In various vending machines, the one-of-a kind original art blocks deliver wearable art, painted art, note pad art, jewelry, decoupage, glass, photography, sculpture, metal art, dominos, keypads, note pads, cartoons, “personal passion puppets”, “Inanimate Pets in a Handmade Sweater,” and a collection of cow art, made by a nine-year-old artist named Justin Mead, who told me he’s made $1000 making metal cast cows (with the help of his grandfather, the artist Maestro Gaxiola).

According to their website (check out a selection of the dazzling vessels) AIC believes “art should be progressive, yet personal and approachable. What better way to do this,” they opine, “than with a heavy, cold, steel machine?”

On April 17, the new Exploratorium opens on the Embarcadero and expands its mission to make science fun and hands-on. Likewise, The Art-o-mat® (look for one in the Exploratorium’s new gift shop) hopes to do for art what the Exploratorium does for museums; namely, take down the “Do Not Touch” signs and encourage participation and arcade-style play.

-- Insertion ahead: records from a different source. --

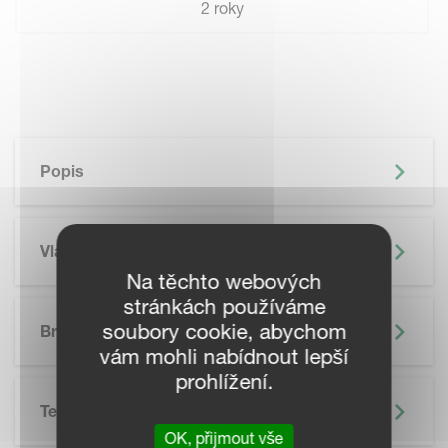
2 roky
Popis
Vlastnosti
Na těchto webových
stránkách používáme
soubory cookie, abychom
Brožura
vám mohli nabídnout lepší
prohlížení.
Technické Údaje
OK, přijmout vše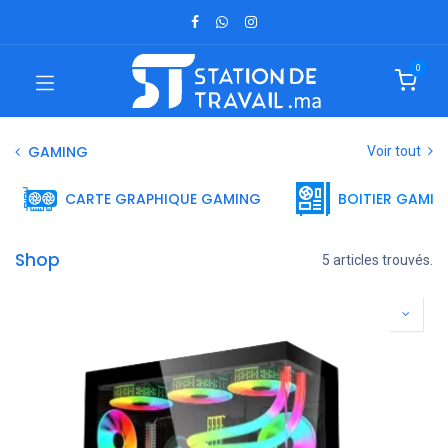
0
GAMING
Voir tout
CARTE GRAPHIQUE GAMING
BOITIER GAMIN
Shop
5 articles trouvés.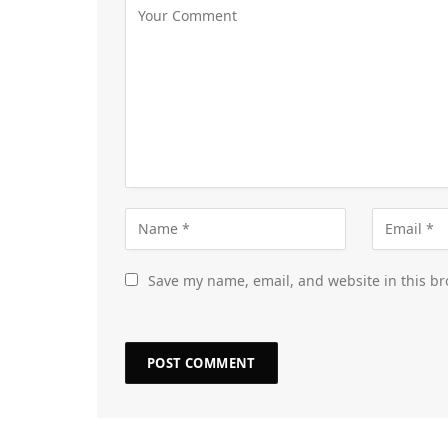
Save my name, email, and website in this br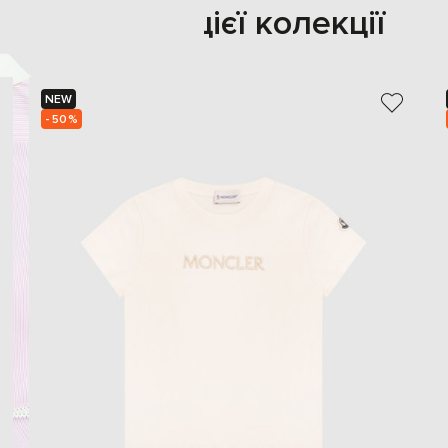
Також з цієї колекції
NEW
- 50%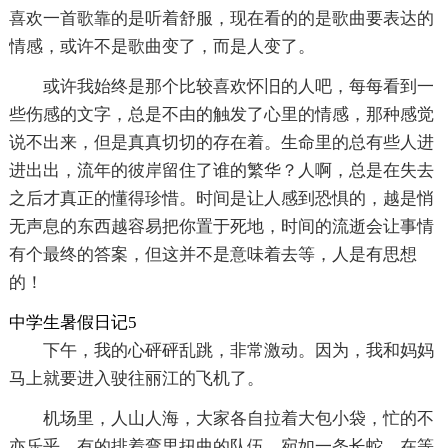
喜欢一首歌靠的是听着舒服，现在看的的是歌曲要表达的
情感，或许不是歌曲变了，而是人变了。
或许我始终是那个比较喜欢怀旧的人吧，每每看到一
些伤感的文字，总是不由的触发了心里的情感，那种感觉
说不出来，但是真真切切的存在着。生命里的总有些人进
进出出，流年的彼岸留住了谁的繁华？人啊，总是在失去
之后才真正的懂得珍惜。时间是让人感到恐惧的，越是悄
无声息的东西越容易把你置于死地，时间的流逝会让事情
有个最终的答案，但这并不是意味着去等，人是有思想
的！
中学生暑假日记5
下午，我的心砰砰乱跳，非常激动。因为，我和妈妈
马上就要进入驶往丽江的飞机了。
机场里，人山人海，大家各自拉着大包小袋，忙的不
亦乐乎。有的排着弯里扭曲的队伍，宛如一条长蛇，在等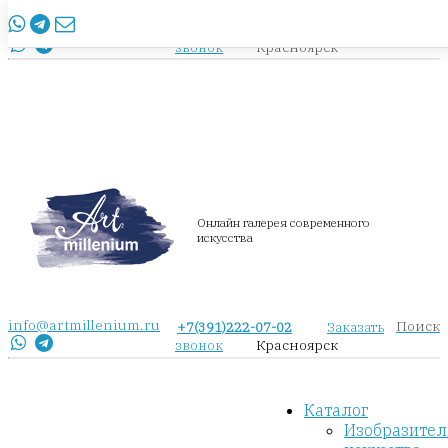
info@artmillenium.ru
+7(391)222-07-02
Заказать
Красноярск
звонок
Онлайн галерея современного
искусства
info@artmillenium.ru
Поиск
+7(391)222-07-02
Заказать
Красноярск
звонок
Каталог
Изобразител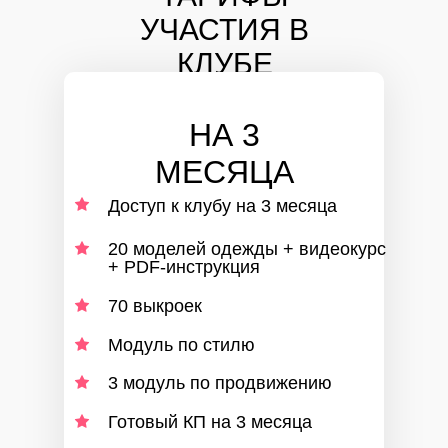
УЧАСТИЯ В
КЛУБЕ
НА 3
МЕСЯЦА
Доступ к клубу на 3 месяца
20 моделей одежды + видеокурс
+ PDF-инструкция
70 выкроек
Модуль по стилю
3 модуль по продвижению
Готовый КП на 3 месяца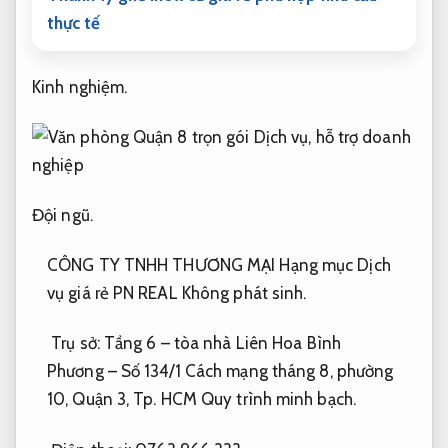
thực tế
Kinh nghiệm.
Đội ngũ.
CÔNG TY TNHH THƯƠNG MẠI Hạng mục Dịch
vụ giá rẻ PN REAL
Không phát sinh.
Trụ sở: Tầng 6 – tòa nhà Liên Hoa Bình
Phương – Số 134/1 Cách mạng tháng 8, phường
10, Quận 3, Tp. HCM
Quy trình minh bạch.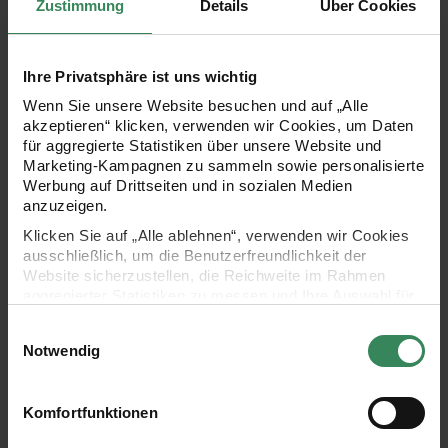
Zustimmung
Details
Über Cookies
Produktbeschreibung
Von Sukkulente und Sonnenblume,
Ihre Privatsphäre ist uns wichtig
über Schildkröte, Kuh und Ente, bis hin
Wenn Sie unsere Website besuchen und auf „Alle
akzeptieren“ klicken, verwenden wir Cookies, um Daten
zu Pfirsich, Cookie und Donut: Dieses Buch vereint
für aggregierte Statistiken über unsere Website und
eine kunterbunte Sammlung an Amigurumis – das Best-
Marketing-Kampagnen zu sammeln sowie personalisierte
Werbung auf Drittseiten und in sozialen Medien
of aus den
anzuzeigen.
Kategorien Garten, Ozean, Bauernhof, Markt und Bäckerei!
Klicken Sie auf „Alle ablehnen“, verwenden wir Cookies
Hier ist gute Laune garantiert, denn dank ausführlicher
ausschließlich, um die Benutzerfreundlichkeit der
Website sicherzustellen, die Reichweite im Rahmen
Anleitungen kann auch bei Häkeleinsteiger*innen nichts
aggregierter Statistiken zu messen und Ihre Auswahl für
schiefgehen.
zukünftige Besuche zu speichern.
Einwilligungsauswahl
Ihre Einwilligung ist freiwillig und kann jederzeit über den
Notwendig
Link „Cookie-Einstellungen“ im Fußbereich der Seite
widerrufen werden. Weitere Informationen zu den
- 176 Seiten im Softcover
verwendeten Technologien und den Empfängern der
Komfortfunktionen
Daten finden Sie in unserer Datenschutzerklärung.
- Format: 21x21cm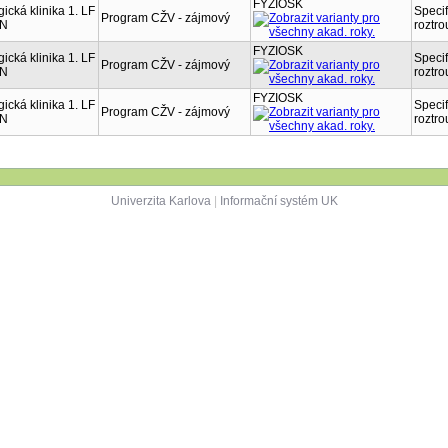
FYZIOSK
ická klinika 1. LF
Specif
Program CŽV - zájmový
FN
roztr
FYZIOSK
ická klinika 1. LF
Specif
Program CŽV - zájmový
FN
roztr
FYZIOSK
ická klinika 1. LF
Specif
Program CŽV - zájmový
FN
roztr
Univerzita Karlova
|
Informační systém UK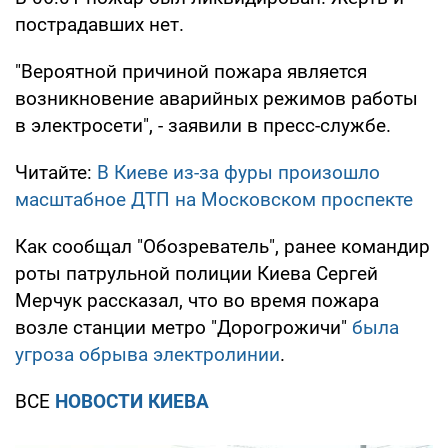
пострадавших нет.
"Вероятной причиной пожара является
возникновение аварийных режимов работы
в электросети", - заявили в пресс-службе.
Читайте:
В Киеве из-за фуры произошло
масштабное ДТП на Московском проспекте
Как сообщал "Обозреватель", ранее командир
роты патрульной полиции Киева Сергей
Мерчук рассказал, что во время пожара
возле станции метро "Дорогрожичи"
была
угроза обрыва электролинии
.
ВСЕ
НОВОСТИ КИЕВА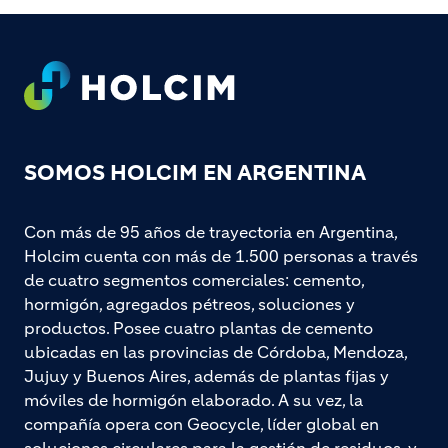
Footer
SOMOS HOLCIM EN ARGENTINA
Con más de 95 años de trayectoria en Argentina,
Holcim cuenta con más de 1.500 personas a través
de cuatro segmentos comerciales: cemento,
hormigón, agregados pétreos, soluciones y
productos. Posee cuatro plantas de cemento
ubicadas en las provincias de Córdoba, Mendoza,
Jujuy y Buenos Aires, además de plantas fijas y
móviles de hormigón elaborado. A su vez, la
compañía opera con Geocycle, líder global en
soluciones circulares para la gestión de residuos, y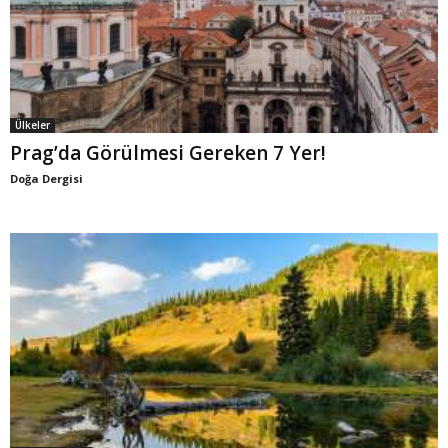
Ülkeler
Prag’da Görülmesi Gereken 7 Yer!
Doğa Dergisi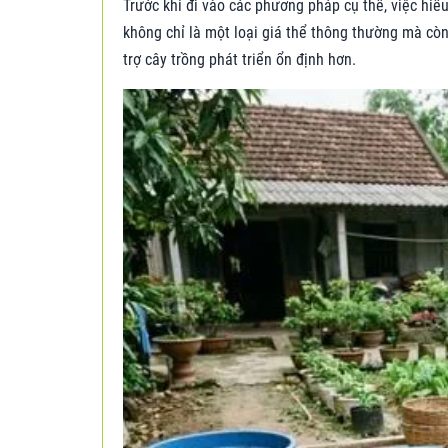
Trước khi đi vào các phương pháp cụ thể, việc hiể
không chỉ là một loại giá thể thông thường mà còn 
trợ cây trồng phát triển ổn định hơn.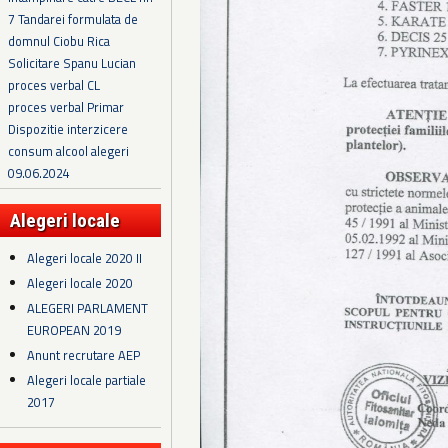
7 Tandarei formulata de
domnul Ciobu Rica
Solicitare Spanu Lucian
proces verbal CL
proces verbal Primar
Dispozitie interzicere
consum alcool alegeri
09.06.2024
Alegeri locale
Alegeri locale 2020 II
Alegeri locale 2020
ALEGERI PARLAMENT
EUROPEAN 2019
Anunt recrutare AEP
Alegeri locale partiale
2017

As a gaggle of gallery visitors discovered on Monday night,the sensation of feeding your dollar (now a fiver) into the machine, scanning the colorful labels, selecting your prize and pulling the lever are a big part of the fun.

The Art-o-mat® is a readymade art piece, an up-cycled artifact, a participatory comment on the tobacco industry, an art purchase, and a Cracker Jacks prize all rolled into a two-minute piece of performance art. There’s something a little subversive to it -– it’s a small victory dance in the face of Phillip Morris.